I have been to many talks where the speaker says something like “its not hard to see that log concavity (with no internal zeroes) implies unimodality,” but I have never seen the proof of this statement written down. So here it is, inspired by a recent talk by Petter Brändén.

Definitions

A sequence finite sequence \(a_1, a_2, \ldots, a_n\) is said to be “unimodal” if \[ a_1 \leq a_2 \leq \cdots a_m \geq a_{m+1} \geq \cdots \geq a_n.\]

A finite sequence is said to be “log(arithmically) concave” if \[ a_k^2 \geq a_{k-1}a_{k+1} \] for all \(k\).

Proof

Suppose \(\{a_i\}_{i=1}^n\) is a sequence of positive numbers with no internal zeroes which is log concave.

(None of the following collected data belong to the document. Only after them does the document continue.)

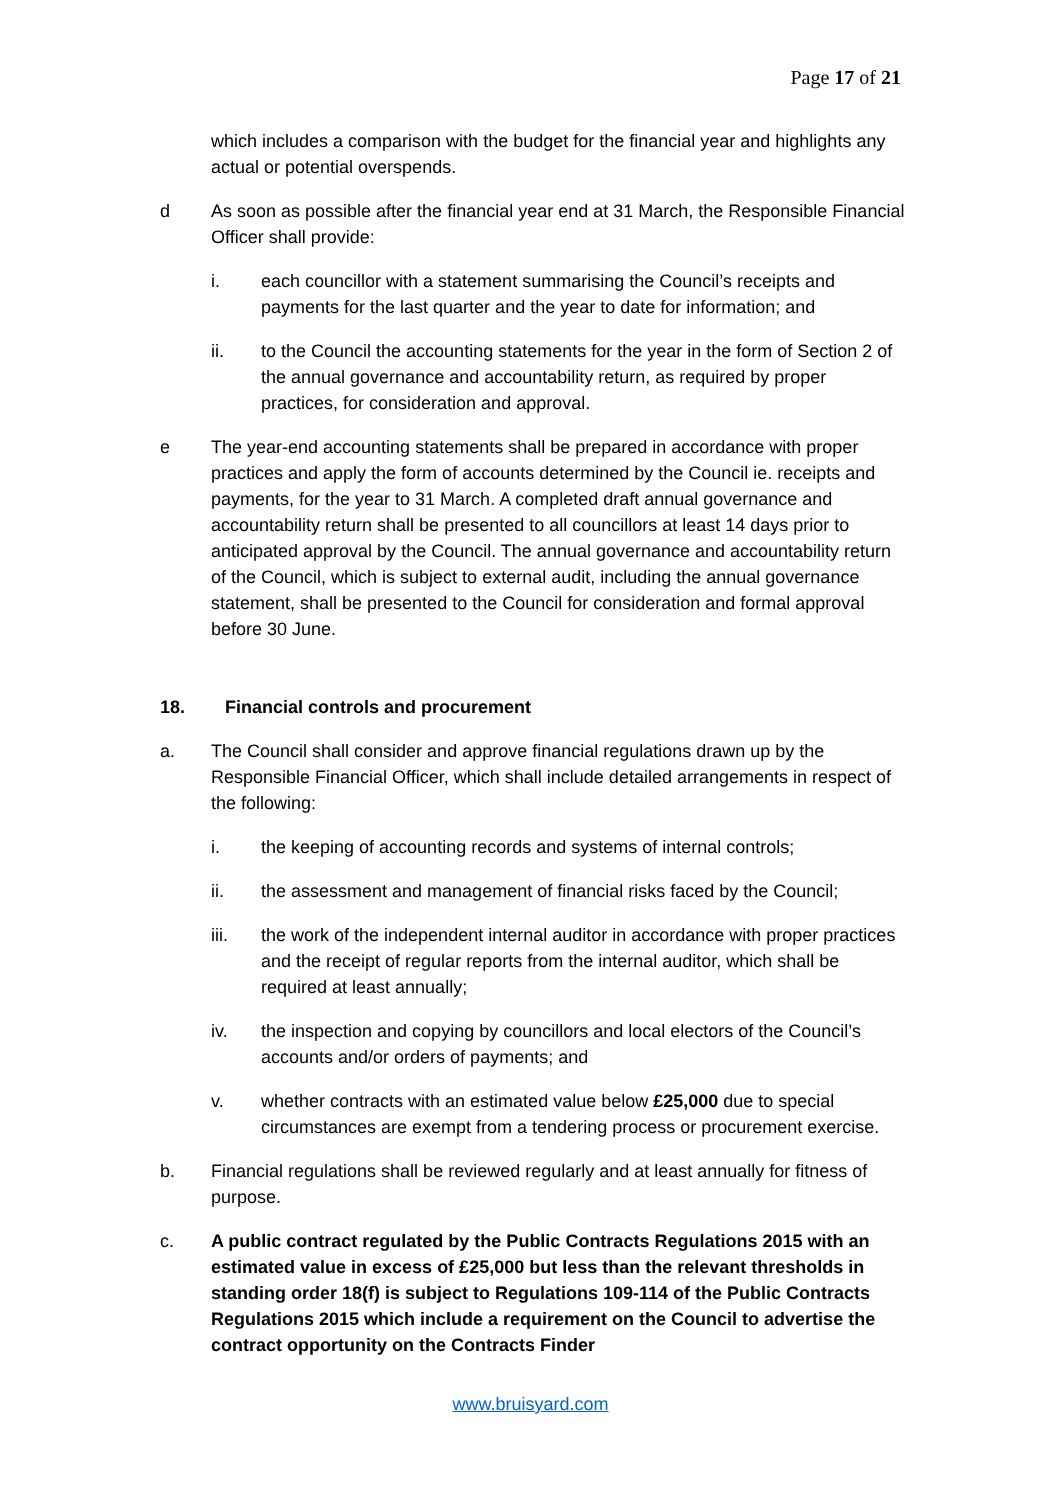Page 17 of 21
which includes a comparison with the budget for the financial year and highlights any actual or potential overspends.
d As soon as possible after the financial year end at 31 March, the Responsible Financial Officer shall provide:
i. each councillor with a statement summarising the Council’s receipts and payments for the last quarter and the year to date for information; and
ii. to the Council the accounting statements for the year in the form of Section 2 of the annual governance and accountability return, as required by proper practices, for consideration and approval.
e The year-end accounting statements shall be prepared in accordance with proper practices and apply the form of accounts determined by the Council ie. receipts and payments, for the year to 31 March. A completed draft annual governance and accountability return shall be presented to all councillors at least 14 days prior to anticipated approval by the Council. The annual governance and accountability return of the Council, which is subject to external audit, including the annual governance statement, shall be presented to the Council for consideration and formal approval before 30 June.
18. Financial controls and procurement
a. The Council shall consider and approve financial regulations drawn up by the Responsible Financial Officer, which shall include detailed arrangements in respect of the following:
i. the keeping of accounting records and systems of internal controls;
ii. the assessment and management of financial risks faced by the Council;
iii. the work of the independent internal auditor in accordance with proper practices and the receipt of regular reports from the internal auditor, which shall be required at least annually;
iv. the inspection and copying by councillors and local electors of the Council’s accounts and/or orders of payments; and
v. whether contracts with an estimated value below £25,000 due to special circumstances are exempt from a tendering process or procurement exercise.
b. Financial regulations shall be reviewed regularly and at least annually for fitness of purpose.
c. A public contract regulated by the Public Contracts Regulations 2015 with an estimated value in excess of £25,000 but less than the relevant thresholds in standing order 18(f) is subject to Regulations 109-114 of the Public Contracts Regulations 2015 which include a requirement on the Council to advertise the contract opportunity on the Contracts Finder
www.bruisyard.com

Now suppose for the sake of contradiction that \(\{a_i\}\) is not unimodal. Then there exists an index \(k\) such that \(a_{k-1} \geq a_k \leq a_{k+1}\). In particular this means that both \(a_k \leq a_{k+1}\) and \(a_k \leq a_{k-1}\). Then since \(a_k > 0\) (note we are using both positivity and the fact there are no internal zeros to establish this) we have \[ a_k^2 \leq a_{k+1}a_k \leq a_{k+1}a_{k-1}. \] This contradicts the assumption that \(\{a_i\}\) was log concave. QED.

I hope that you would agree it is not too bad of a proof, but in case you (like me) have always been too embarassed to ask to see it, here it is.

Edit (19JAN23): Thanks to Anastasia Nathanson for catching a typo! Its now fixed.